*** Begin section ***
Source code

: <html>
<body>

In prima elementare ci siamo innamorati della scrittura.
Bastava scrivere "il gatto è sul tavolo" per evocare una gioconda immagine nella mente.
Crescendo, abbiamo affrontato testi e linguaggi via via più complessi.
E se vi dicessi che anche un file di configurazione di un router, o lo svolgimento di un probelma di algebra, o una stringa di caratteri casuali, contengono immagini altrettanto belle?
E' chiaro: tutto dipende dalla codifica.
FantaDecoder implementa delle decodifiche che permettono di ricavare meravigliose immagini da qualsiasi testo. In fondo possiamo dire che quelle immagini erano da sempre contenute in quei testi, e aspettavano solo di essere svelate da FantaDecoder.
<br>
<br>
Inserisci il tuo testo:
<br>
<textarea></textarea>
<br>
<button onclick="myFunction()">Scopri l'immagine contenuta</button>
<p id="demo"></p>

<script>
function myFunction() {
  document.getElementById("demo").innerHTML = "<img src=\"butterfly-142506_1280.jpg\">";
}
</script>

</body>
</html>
*** End section ***
_DIRECTIONS FOR THIS TASK_: A verbatim transcription is needed of the lines above, starting at the line with "immagine nella mente." and ending at the line with "Crescendo, abbiamo affrontato", both included, and of nothing else.

_ANSWER BOX_:
Bastava scrivere "il gatto è sul tavolo" per evocare una gioconda immagine nella mente.
Crescendo, abbiamo affrontato testi e linguaggi via via più complessi.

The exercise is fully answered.